[Introduction]
Ne perdons pas de vue les engagements que nous avons pris à la fin du troisieme
Livre : pour cet effet il est essentiel de nous les rappeller. Nous avons dit :
« Nous verrons dans le quatrieme volume la distance qu’il y a de
l’imitateur au traducteur, au copiste & au plagiaire. Nous rendrons
cette différence sensible en faisant passer sous nos yeux les différentes
imitations des plus fameux Comiques depuis Moliere jusqu’à
nous. Par ce moyen le Lecteur jugera lui-même, dans une suite d’imitations,
de la différence prodigieuse qui peut se trouver entre deux imitateurs. Nous
espérons prouver encore par-là que les successeurs les plus célebres de Moliere sont ceux qui ont imité davantage leurs
prédécesseurs, & que tous ont été plus ou moins applaudis, à mesure
qu’ils se sont plus ou moins
rapprochés de Moliere, le premier Poëte comique de tous les âges & de toutes
les nations ».
Nous avons encore établi dans le Livre précédent, comme une vérité incontestable, que tout l’art de l’imitateur consiste à bien saisir, à bien rendre la nature. D’après ce principe adopté par toutes les personnes de goût, & suivi plus scrupuleusement par Moliere à chaque pas qu’il a voulu faire vers la perfection ; d’après ce principe, dis-je, nous ne pouvons mieux juger des imitateurs modernes, qu’en les plaçant entre les Auteurs qu’ils ont imités & la nature. Gardons-nous de donner à ce dernier mot un sens vague. L’imagination la plus déréglée ne sauroit jamais aller au-delà de la nature, témoins ces drames monstrueux qu’on expose hardiment sur la scene, & qu’on a le front de vouloir excuser, en disant qu’ils sont dans la nature. Ils sont en effet, comme le monstre d’Horace, composés de parties prises dans la nature, mais si mal▶ placées, si ◀mal assorties qu’elles font un ensemble détestable. Convenons qu’il ne sera question ici que de la belle nature, telle que l’a imité Moliere dans les parties & l’ensemble de ses meilleures pieces ; telle enfin que doit la voir un Philosophe qui se propose de corriger & de faire rire les hommes en leur peignant au naturel leurs gestes, leurs traits, leurs travers, leurs ridicules, leurs vices, enfin toutes les vérités que leur amour-propre leur déguise, ou qu’il tient cachées sous les replis du cœur humain.

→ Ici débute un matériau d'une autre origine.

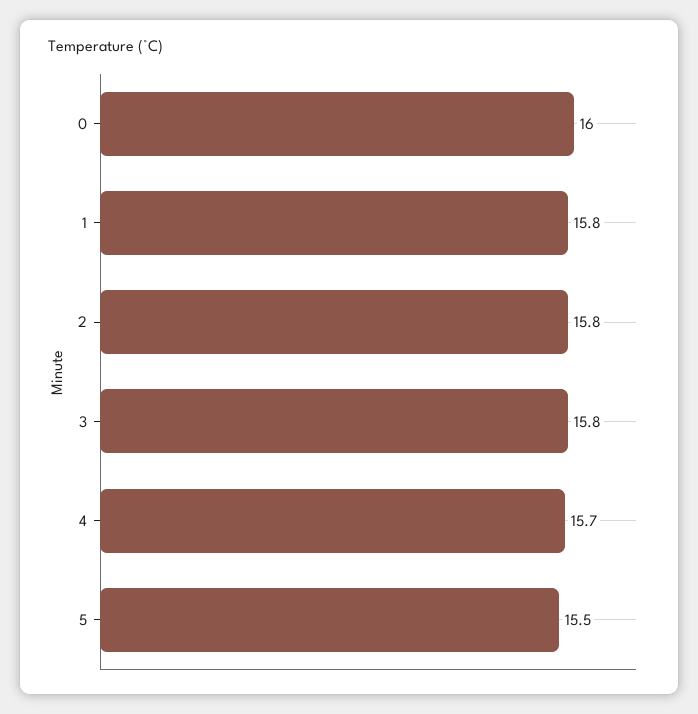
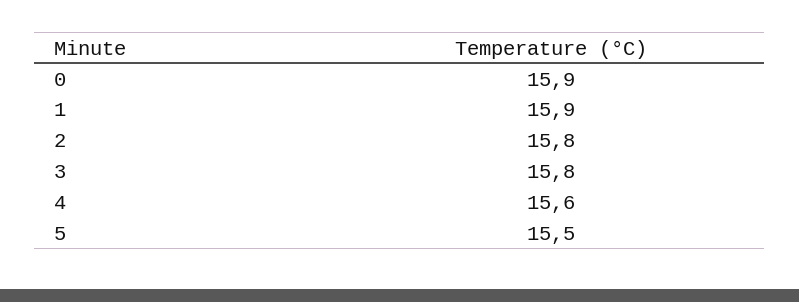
  {
-   "0": 16,
+   "0": 15.9,
-   "1": 15.8,
+   "1": 15.9,
    "2": 15.8,
    "3": 15.8,
-   "4": 15.7,
+   "4": 15.6,
    "5": 15.5
  }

M. le Chancelier d’Aguesseau compare l’imitation qui ramasse plusieurs traits épars dans la nature à une lunette d’approche.
De l’imitation par rapport à la Tragédie.
. . . . . . . . . . « Que fait donc l’imitation dans la poésie comme dans la peinture ? Je comparerois volontiers cette espece de prestige que l’une & l’autre exercent sur nous, à l’artifice des lunettes d’approche qui efface la distance des objets, & qui met en état d’en recevoir une impression si vive & si distincte, que, comme c’est par cette distinction & cette vivacité que je juge de leur proximité, je crois voir la lune au bout du télescope au travers duquel je l’apperçois : il ne fait que la placer à la portée de mes yeux ; &, après cela, c’est la lune elle-même que j’observe, c’est sa lumiere qui agit sur moi, & quelquefois si fortement, que j’en suis ébloui. Il en est de même lorsque la lunette appelle, pour ainsi dire, la façade d’un palais éloigné, & l’oblige à se présenter devant moi. Elle a fait par-là tout ce qui est de son ressort, & c’est alors la beauté de l’objet, la régularité, les proportions & les ornements de l’architecture, qui causent par eux-mêmes l’impression du plaisir que je sens. Tel est à-peu-près ce que j’ai nommé le prestige de l’imagination du Peintre & du Poëte ; il rapproche l’objet, il le met tout entier & tel qu’il est sous mes yeux : c’est à quoi se termine toute l’industrie de l’Imitateur. Mais lorsqu’il a une fois achevé son ouvrage, ce n’est plus lui, à proprement parler, qui agit sur mon ame, c’est le sujet même ; c’est l’union & le concours de toutes les parties de l’événement, qui excitent en moi cette agitation & cette espece de chaleur que j’éprouve. »
M. d’Aguesseau, si je ne me trompe, s’est laissé éblouir par le brillant de sa comparaison : la lunette d’approche peut fort bien ressembler aux mauvaises imitations qui rapprochent également les beautés & les défauts : mais pour nous donner une idée juste de la bonne imitation, il faudroit supposer une lunette qui laissât dans le lointain tout le laid, & ne réunît sous nos yeux que le beau.